Using density-functional theory, we performed a trend study addressing the incorporation of oxygen into the basal plane of the late 4d transition metals (TM) from Ru to Ag. Occupation of sub-surface sites is always connected with a significant distortion of the host lattice, rendering it initially less favorable than on-surface chemisorption. Penetration only starts after a critical coverage, which is lower for the softer metals towards the right of the TM series. The computed critical coverages are found to be very similar to the ones, above which the bulk oxide phase becomes thermodynamically more stable, thus suggesting that the initial incorporation of oxygen is the key step in oxide formation at transition metal surfaces.[M. Todorova,  W.X. Li, M.V. Ganduglia-Pirovano, C. Stampfl, K. Reuter, and M. Scheffler, Phys. Rev. Lett. 89, 096103 (2002)]

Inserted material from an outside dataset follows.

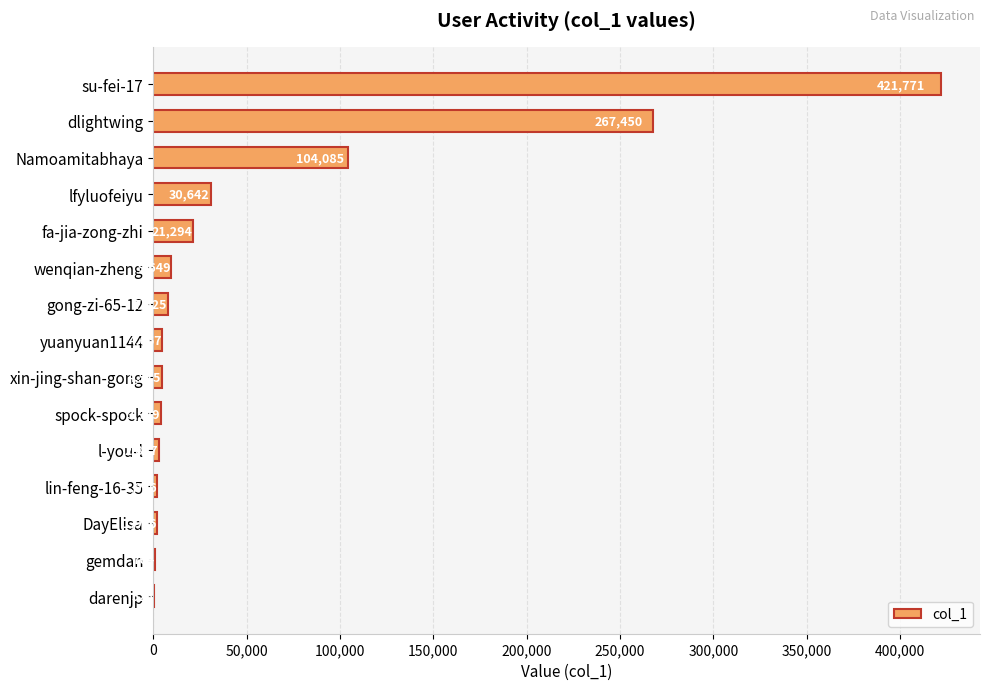

How many series are shown in this chart?

1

Calculated binding energies for on-surface O chemisorption at the basal surface of the late 4d transition metals. The energies are given with respect to molecular oxygen. The bonding is strongest for Ru and weakest for Ag, and in all cases the O-metal bond becomes weaker with increasing coverage, indicating a repulsive interaction between the O atoms.

 
Two-dimensional contour plots of the average binding energy as a function of the total oxygen coverage of which a certain fraction is located below the surface. It can be seen that for Ru(0001) and Rh(111) for any given total oxygen coverage, it is energetically favorable that there be no sub-surface O. For Pd(111) and Ag(111) on the other hand, after total coverages of about 0.5ML and 0.25 ML on the surface, respectively, it becomes energetically favorable for O to occupy sub-surface sites.